My heart today is changed completely from the heart I started with some 10-12 years ago. I had been a Christian for a very long time previously, but I had been hardened by the consequences of the life I had made for myself. I was living in sorrow and sadness, day in and day out, and over time, I began to experience deep and dark depression. My King lived inside of me, but I felt hopeless and as if there was no better future than for me to go to be with my Savior or for Him to return for me. In this way, I desired death more than life. I humbly waited, suffering in silence for so long, until one day, I decided to do something about it. I decided that I no longer wanted to live the way I was living, and I no longer wanted to be miserable, unhappy, and live without any hope.

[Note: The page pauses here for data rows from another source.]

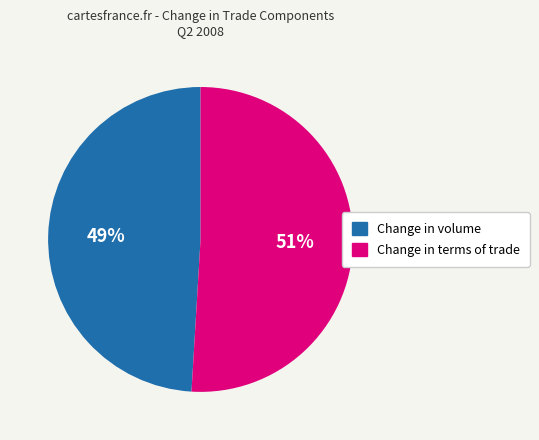

To the nearest percent, what portion does Change in terms of trade represent?

51%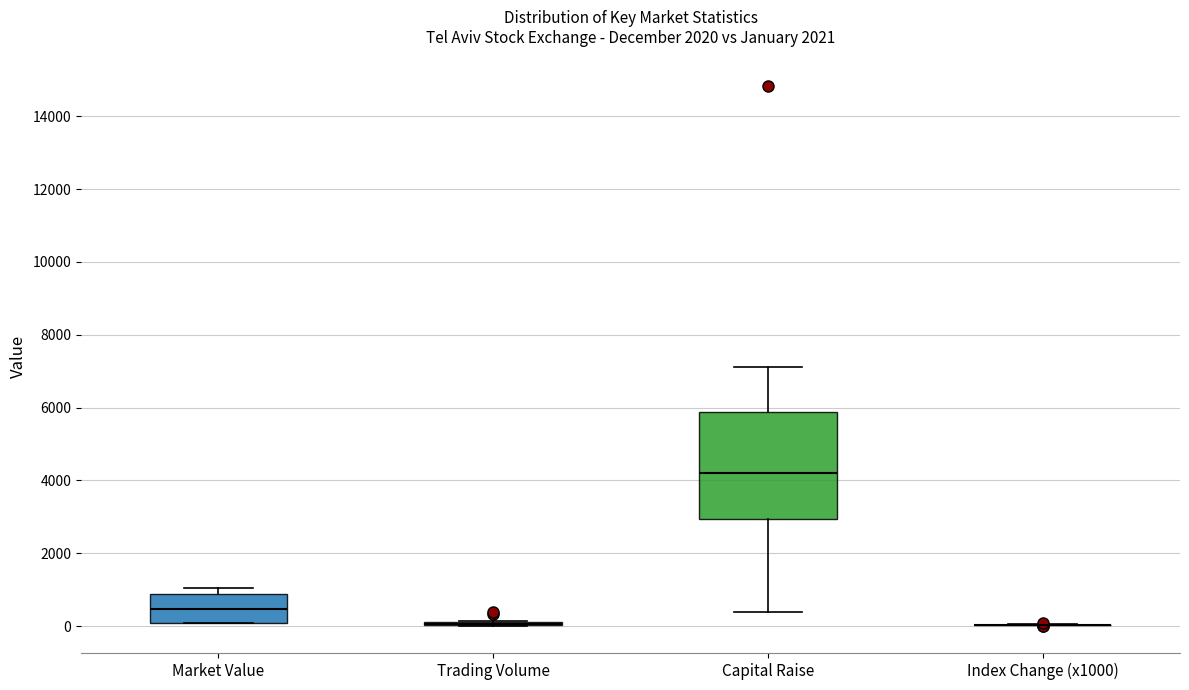

Reading left to right, read every box against the y-axis: the position of its median line, the range the box covers, and the ends of its whiskers. The values are not printed on the chart, so give them approximately, as read against the axis.

Market Value: median 400, box 0 to 800, whiskers 0 to 1000
Trading Volume: box collapsed to a line at 0, whiskers 0 to 200
Capital Raise: median 4200, box 3000 to 5800, whiskers 400 to 7200
Index Change (x1000): box collapsed to a line at 0, whiskers 0 to 0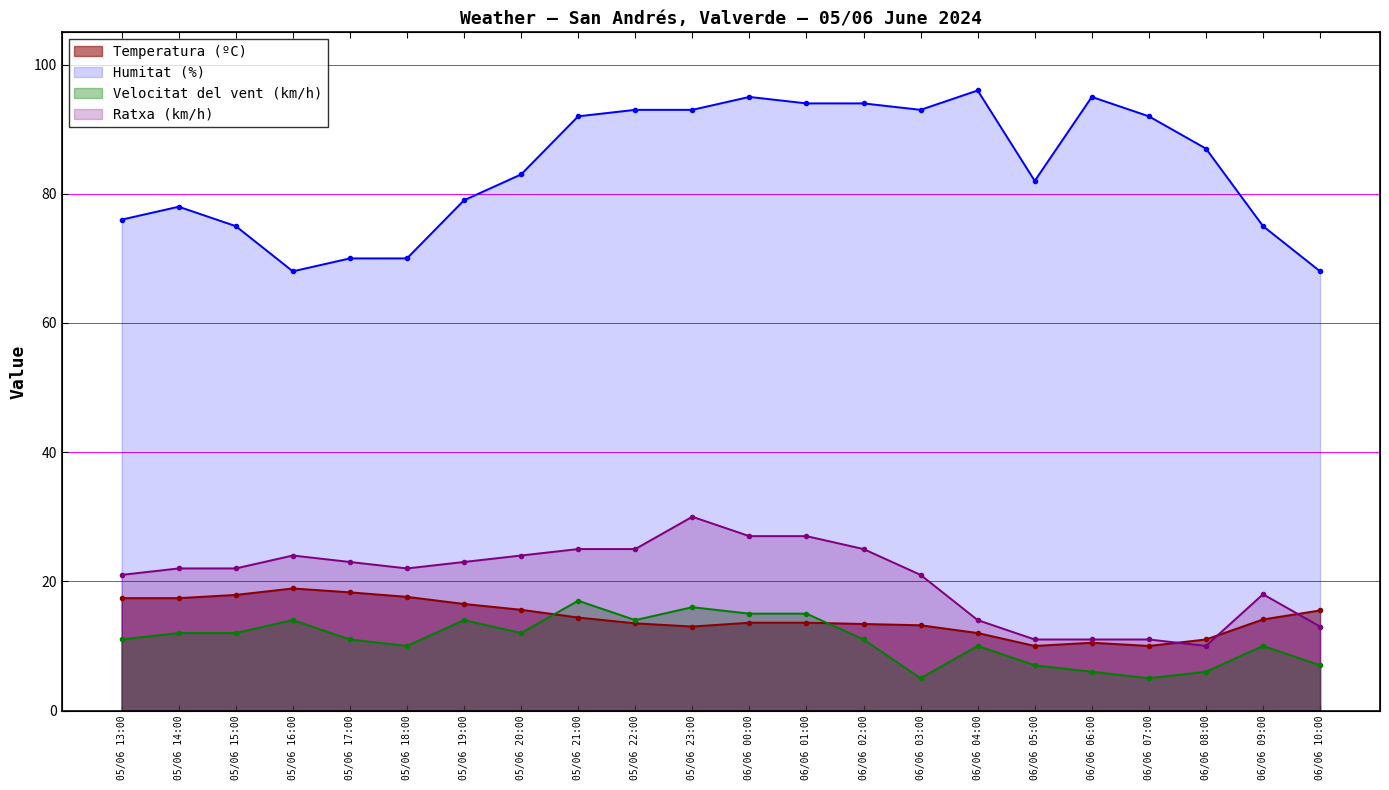

What are all the series names shown in the legend?

Temperatura (ºC), Humitat (%), Velocitat del vent (km/h), Ratxa (km/h)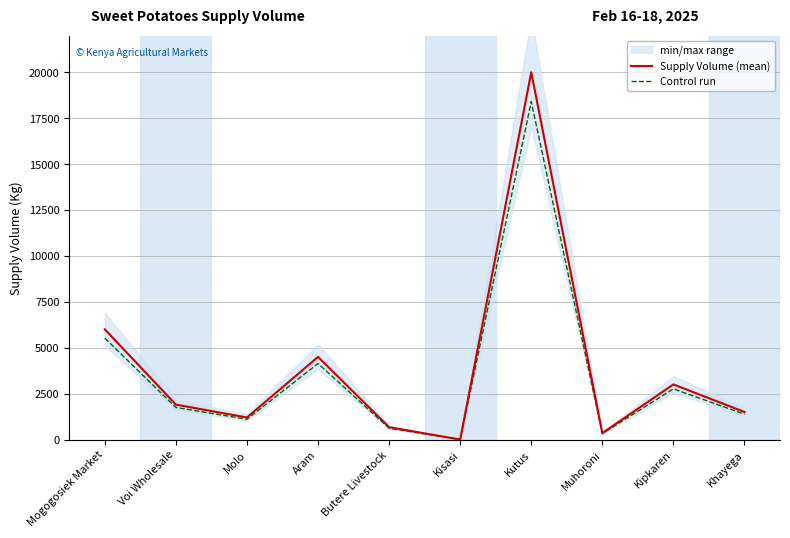

True or false: Control run and Supply Volume (mean) cross at least once.

False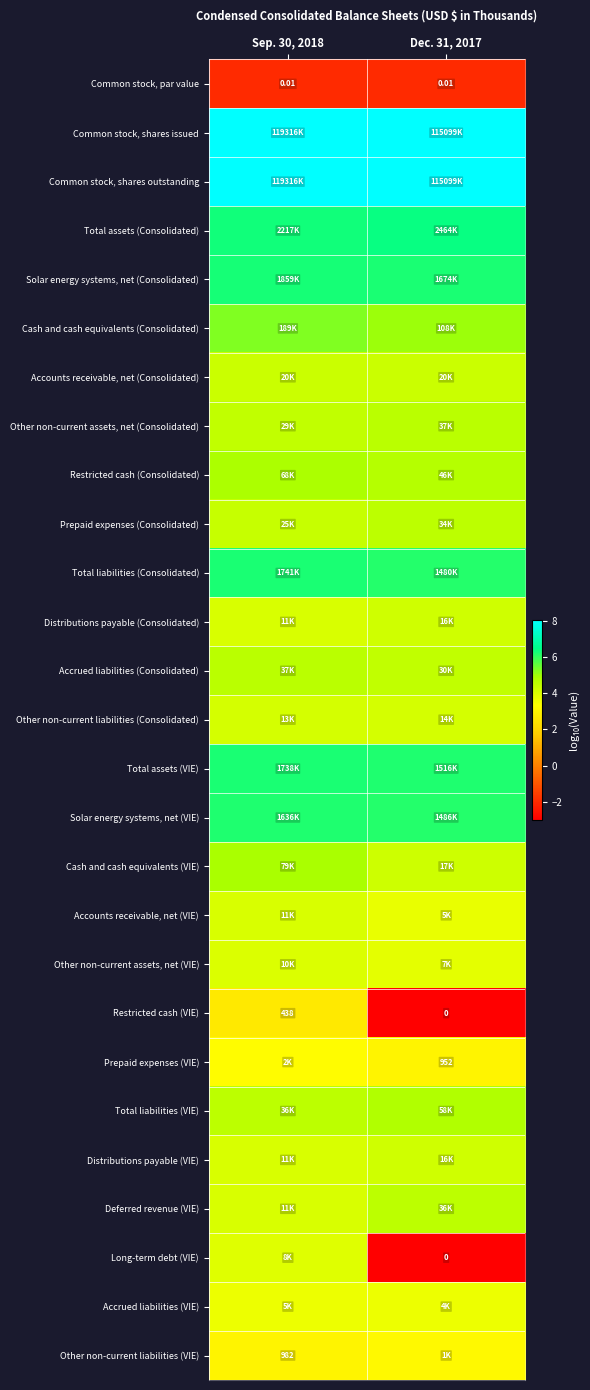

How many Restricted cash (Consolidated) values are between 4 and 5?

2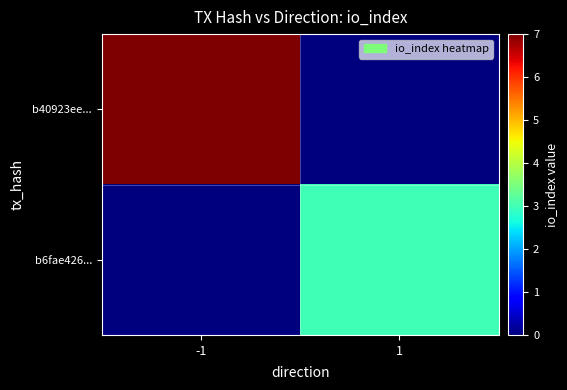

At which category does the chart reach its minimum across all series?

1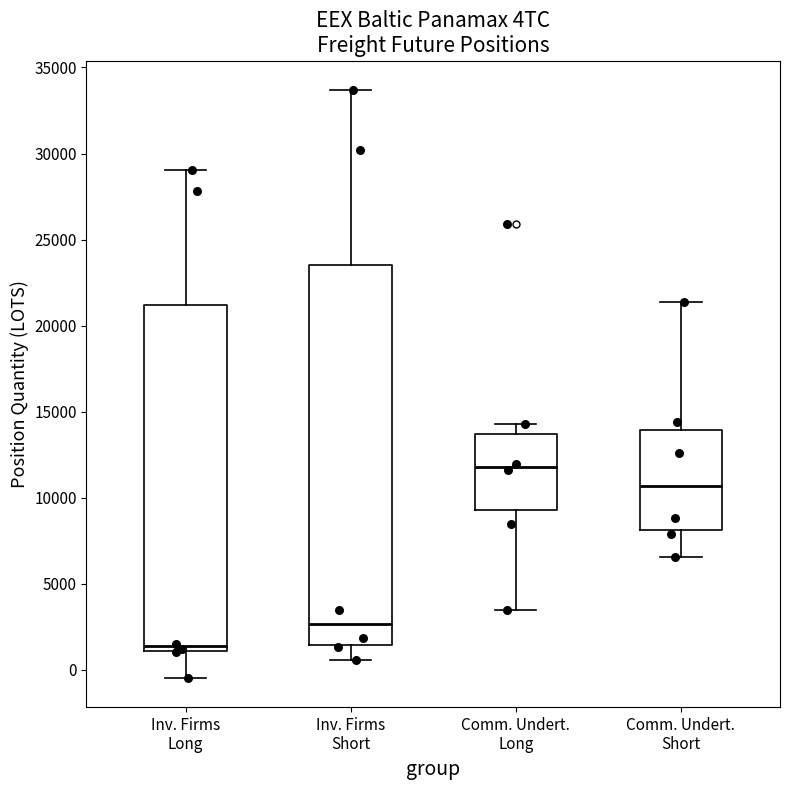

Reading left to right, transcribe this box plot: for each box, give where its median line is, the range the box spans, and where its two whiskers end, as read against the y-axis. The values are not printed on the chart, so give them approximately, as read against the axis.

Inv. Firms Long: median 1500, box 1000 to 21000, whiskers -500 to 29000
Inv. Firms Short: median 2500, box 1500 to 23500, whiskers 500 to 33500
Comm. Undert. Long: median 12000, box 9500 to 13500, whiskers 3500 to 14500
Comm. Undert. Short: median 10500, box 8000 to 14000, whiskers 6500 to 21500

That day, my life changed forever, and the path I am on now, was a direct result of that turn of heart, of mind, and of will. I turned around. I gave up my way, and I asked, humbly asked, for a new way, a different way to go. The Lord graciously provided a new way, and to say that it was all joy and thanksgiving, well that would be the farthest thing from the truth. This new way was filled with even more heartbreak, heartache and sorrow. However, it was more like removing the layers of a plaster cast from a broken arm. The pain associated with the process was difficult, but the underlying skin needed the light and fresh air of the day. Once the layers were removed, the freedom that came was refreshing and brilliant. The road to healing was fraught with difficulty, but in the end, that road has proven to be my very salvation.
The person I am today is the result of a life born of sin, but a life that was redeemed and ransomed by a Savior who simply would not let me go. I am so enamored with my King, my Savior, my Lord. He is my everything, and today I give Him praise, honor, and glory. I desire no other satisfaction than His pleasing look, His wonderful love, and His deep and abiding goodness in and through my life. He is everything, absolutely everything to me. In short, my bliss -- my passionate pursuit -- began with my Lord and ended with me finding a work that suits me, comforts me, and engages me daily. He has provided abundantly to me, and for that, I am truly thankful.